Tonight the Streets Are Ours

She told him the day she got home from Atlantic Beach. As soon as she was free from the car, she went running to Chris’s dad’s hardware store. And Arden, unlike Lindsey, was not a runner. She was the opposite: a sitter, a lie-downer, a sedate-stroller. But she ran to see Chris, because she wanted to tell him she loved him, she wanted to tell him in person, and she didn’t want to wait another minute.

She showed up at the hardware store breathless and sweaty. Chris was vaguely helping a woman choose between varieties of packing tape, a cause that he abandoned as soon as Arden walked in the door.

“You’re home!” he said, his eyes lighting up.

“I love you,” she blurted out.

The woman choosing the packing tape started to laugh.

“I love you,” Chris said right back.

And they’d never stopped saying it since then.

Now, at the school dance, it felt like they were back to that, that sunniness and heat of August. Arden’s mother had been right: she was silly to have any doubt about her and Chris.

When the dance ended, Arden dropped off everyone in her car, driving around Cumberland in a circuitous route until each one of them was delivered to his or her own house.

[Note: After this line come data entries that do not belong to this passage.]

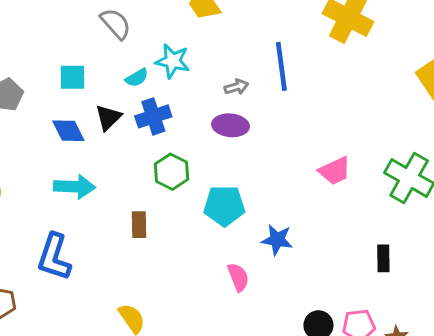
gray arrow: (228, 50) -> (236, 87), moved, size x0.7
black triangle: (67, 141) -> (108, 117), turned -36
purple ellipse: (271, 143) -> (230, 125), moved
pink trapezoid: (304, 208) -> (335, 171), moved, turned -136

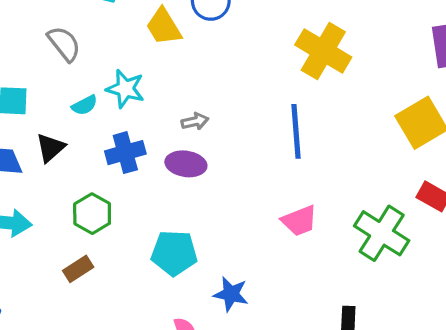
blue line: (281, 66) -> (296, 131), moved
blue cross: (153, 116) -> (125, 153), moved
green hexagon: (172, 172) -> (92, 214), moved
brown rectangle: (139, 225) -> (78, 269), turned 55

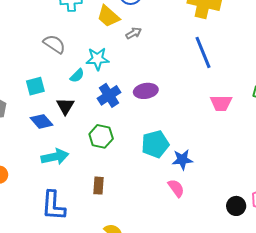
gray arrow: (195, 121) -> (134, 33), moved
pink trapezoid: (299, 221) -> (221, 103), turned 40
brown rectangle: (78, 269) -> (99, 186), moved, turned -36
blue star: (231, 294) -> (182, 160), moved

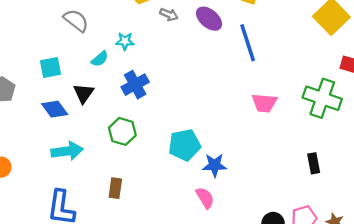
gray arrow: (134, 33) -> (169, 15), turned 49
cyan star: (97, 59) -> (125, 41), size x0.7
purple ellipse: (146, 91) -> (209, 19), moved, turned 45

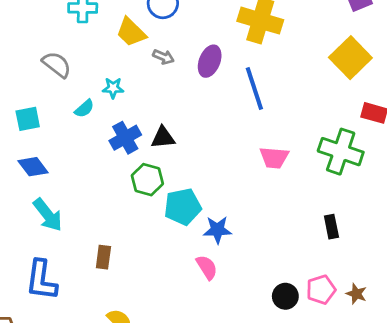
purple ellipse: (209, 19) -> (210, 61), turned 72
black triangle: (83, 93) -> (163, 138), moved, turned 50
green hexagon: (122, 131) -> (147, 180), moved
cyan arrow: (67, 151) -> (48, 215), turned 60

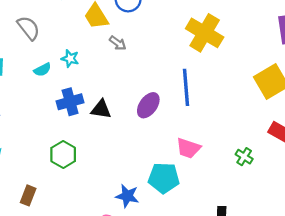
purple ellipse: (210, 61) -> (148, 105), moved
green cross: (341, 152) -> (244, 157), size x0.5
green hexagon: (147, 180) -> (63, 154), moved
cyan pentagon: (183, 207) -> (164, 178), moved

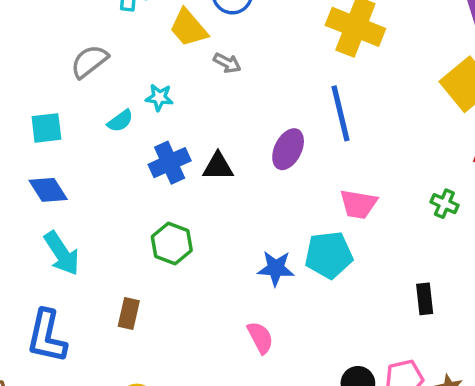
gray semicircle: (29, 28) -> (89, 61), turned -80
blue star: (127, 196) -> (276, 268), moved

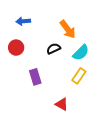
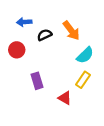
black semicircle: (54, 49) -> (45, 35), moved
red triangle: (62, 104) -> (65, 98), moved

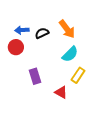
blue arrow: (24, 22) -> (22, 30), moved
cyan semicircle: (85, 55) -> (70, 54), moved

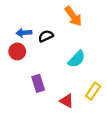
orange arrow: (67, 29) -> (73, 16), moved
yellow rectangle: (78, 75) -> (93, 91), moved

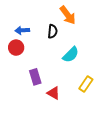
black semicircle: (46, 36) -> (53, 31), moved, turned 120
red triangle: (67, 101) -> (54, 93), moved

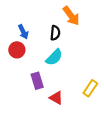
blue arrow: (22, 30) -> (23, 32), turned -112
cyan semicircle: (71, 55) -> (54, 57), moved

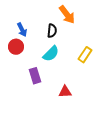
yellow rectangle: (90, 88) -> (85, 55), moved
red triangle: (56, 98) -> (65, 92), moved, turned -32

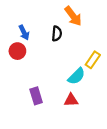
cyan semicircle: (51, 54) -> (76, 76), moved
purple rectangle: (35, 76) -> (36, 96), moved

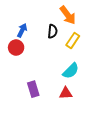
blue arrow: (24, 32) -> (22, 30), turned -128
yellow rectangle: (93, 60) -> (73, 40), moved

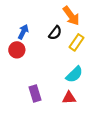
black semicircle: (53, 31) -> (55, 33), turned 32

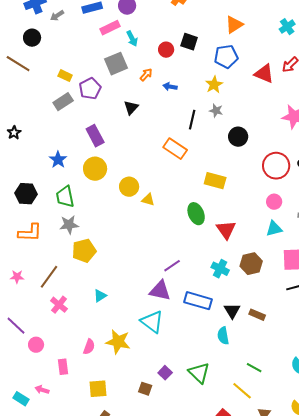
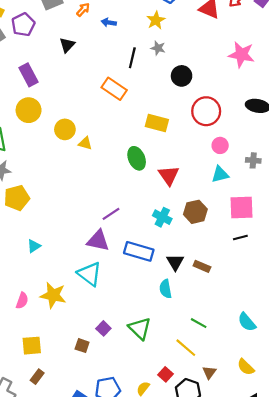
red circle: (276, 166) -> (206, 111), moved

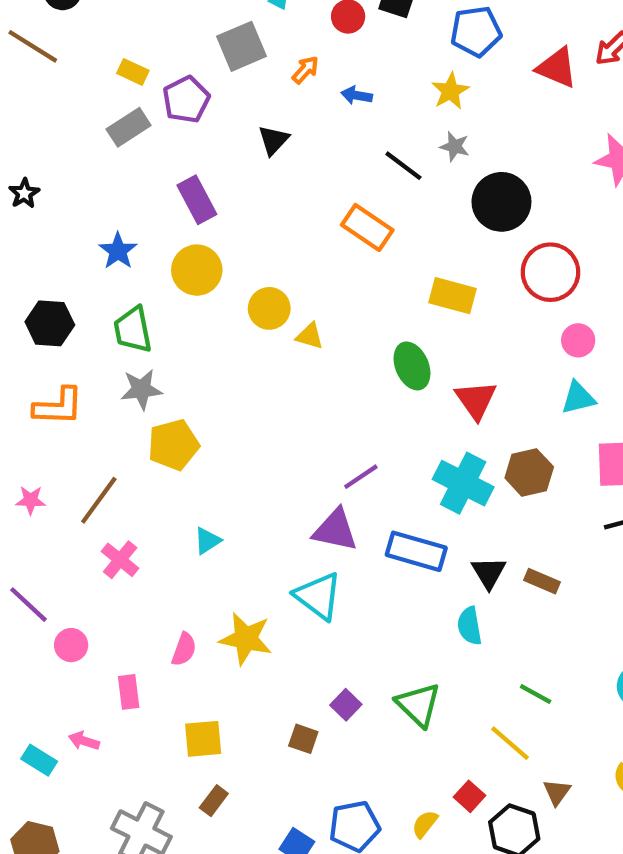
black line: (132, 58) -> (403, 166), turned -66
black circle: (182, 76) -> (501, 202), size x1.4
cyan cross: (162, 217) -> (463, 483), size x1.5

And then Arden herself went home. It was late by then. Midnight.

But still her mother hadn’t come back.

Arden’s dad called her mom’s cell phone, but she didn’t pick up. He tried Arden’s mom’s brother, too, but Uncle George hadn’t heard from her. Arden had the surprising realization that she didn’t know who else her mother would go to after she stormed away from home. Unlike her father, who had his fantasy sports leagues and work buddies, her mother seemed to be friendly to everyone and close to no one outside of the family. Who would she go to in a moment of crisis? Where would she be, other than here?

The three remaining Huntleys waited up for her, sitting in the dark on the living room couch, the TV on without any of them processing what program it was showing. Roman passed out first, followed sometime thereafter by their father, until at last only Arden was left awake, watching the lights from the television screen cast flickering shadows across their faces. She waited and waited. But her mother never came home that night. When she did return, it was two days later, while the kids were at school. But that was only to pack a suitcase before heading out again.

And now weeks had passed. The Super Bowl had been played, Roman’s basketball team had lost five games, Arden had been suspended from school and returned to school and attended her first supposedly cool party. Life was marching on. And still, her mother was gone.





Arden realizes that the grass is always greener

The day after Arden asked the Internet why doesn’t anybody love me as much as I love them? and discovered Tonight the Streets Are Ours, she and Chris went shopping for props for the spring musical, American Fairy Tale, a nonsensical, borderline hallucinatory debut written by Mr. Lansdowne, the theater teacher, in what Arden considered to be a serious abuse of power. Chris picked her up early in his car. He didn’t like to drive in Arden’s car because he said it was likely to break down or explode at any minute, which was, quite frankly, a fair critique. Chris drove a three-year-old Honda Accord with automatic locks and working air bags. He liked to play it safe.

“How was last night?” Arden asked once she was settled in the passenger seat.

“So fun. We played some games and watched a movie. You’d have loved it.”

This was what Arden’s boyfriend and their theater friends did literally every single Friday night. Trust Chris to present it like it was the most exciting activity ever.

And—though Arden had never even hinted as much to her boyfriend—she didn’t actually enjoy playing theater games. That’s why she did stage crew in the first place—so she could be backstage, where if she made a fool of herself, no one would see. Chris Jump had something in him, like at the level of DNA, where he didn’t care if he made a fool of himself. Or maybe he didn’t even know how to look foolish. In their ten months of dating, Arden had never seen Chris do anything remotely embarrassing.